If this was television, they could keep it. Never in my life had anything like the brawl with “Stoneface” happened to me. Maybe a TV camera brings out the worst in people, though some of them do all right without much prompting.
I’ve known Elsa Maxwell for years. I met her long before she came out to Hollywood under contract to Darryl Zanuck to stage a party for him in a picture he was producing with Linda Darnell as its star. Elsa’s inspiration was to dress every male as Abraham Lincoln and have two poodles dancing on a piano. Then she booked herself a lecture at the Los Angeles Philharmonic Auditorium on her perennial theme: “How to Give a Party.” For a solid hour, while the audience fidgeted, she eulogized Zanuck. After the performance she found she’d run into a roadblock. The backers of her lecture refused to pay her fee. “Go ahead and sue,” they said cheerfully. “You never got around to your subject. Let Zanuck pay you.”

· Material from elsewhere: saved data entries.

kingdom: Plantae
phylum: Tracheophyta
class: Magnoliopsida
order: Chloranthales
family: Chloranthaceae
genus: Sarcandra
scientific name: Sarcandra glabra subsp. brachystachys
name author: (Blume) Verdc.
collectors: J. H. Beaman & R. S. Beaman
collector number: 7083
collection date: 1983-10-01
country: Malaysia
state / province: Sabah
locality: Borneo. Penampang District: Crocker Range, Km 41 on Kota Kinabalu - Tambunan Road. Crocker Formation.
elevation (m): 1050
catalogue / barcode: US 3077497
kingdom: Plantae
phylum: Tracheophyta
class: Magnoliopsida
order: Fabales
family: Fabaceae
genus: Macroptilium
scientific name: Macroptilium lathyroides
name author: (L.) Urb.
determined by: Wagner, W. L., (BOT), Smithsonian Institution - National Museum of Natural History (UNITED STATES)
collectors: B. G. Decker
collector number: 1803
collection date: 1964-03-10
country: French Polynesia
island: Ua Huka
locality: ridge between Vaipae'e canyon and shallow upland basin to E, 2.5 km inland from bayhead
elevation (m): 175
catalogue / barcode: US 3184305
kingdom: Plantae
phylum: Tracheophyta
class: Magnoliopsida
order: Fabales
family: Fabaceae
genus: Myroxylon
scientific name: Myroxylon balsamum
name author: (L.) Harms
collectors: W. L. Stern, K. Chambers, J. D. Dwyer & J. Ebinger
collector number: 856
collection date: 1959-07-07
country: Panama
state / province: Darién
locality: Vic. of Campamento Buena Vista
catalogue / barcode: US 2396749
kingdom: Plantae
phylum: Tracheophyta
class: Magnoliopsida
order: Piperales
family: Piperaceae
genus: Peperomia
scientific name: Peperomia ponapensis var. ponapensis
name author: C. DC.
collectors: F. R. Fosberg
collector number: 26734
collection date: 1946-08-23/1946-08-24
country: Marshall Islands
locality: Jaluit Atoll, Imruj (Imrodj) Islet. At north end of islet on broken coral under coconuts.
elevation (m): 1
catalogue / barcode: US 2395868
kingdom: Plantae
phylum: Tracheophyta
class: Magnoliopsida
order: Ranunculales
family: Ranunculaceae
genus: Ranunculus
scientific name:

I dutifully reported this in the column and added: “If she thinks she’s going to collect any money from Zanuck, she’s out of her ever-loving mind.” By way of reply, she sent me a large, fragrant bunch of catnip. Another feud was on.
While she was visiting Hollywood as Evelyn Walsh McLean’s guest, Elsa organized a victory party to celebrate the liberation of Paris toward the end of World War II. It was set up in the garden of the Countess di Frasso, complete with special outdoor stage, footlights, spotlights, and special effects all supplied by Mr. F. B. Nightingale, a minor celebrity of Beverly Hills, sometimes known as “the wizard of light,” who was recommended to Elsa by Lady Mendl.
“Why not make it complete by inviting some GI’s? You’ll have a lot of vacant seats at the back,” I suggested to Elsa.
“I wouldn’t think of it,” she said. “It isn’t a party for them, it’s for my friends.”
Nevertheless, it was a beauty, with top stars singing and dancing in Mr. Nightingale’s extravaganza. He was so proud of his job that he donated his and his assistants’ labor to the cause, and charged only $200 for materials. He sent a succession of bills to Elsa. They went unanswered.
Finally, Lady Mendl called me. “This is dreadful. Mr. Nightingale needs that money.”
“Oh, come on, Elsie,” said I. “Let’s each send him a check for $100 and forget it.” She was willing, but not Mr. Nightingale. He sent Elsa a receipted bill to which he added a postscript: “Your friends Lady Mendl and Hedda Hopper took care of it.”
Within forty-eight hours I had a telephone call from Elsa, and I got a $100 check from her one day after that. Elsie Mendl had to wait two weeks. But she didn’t have a daily column.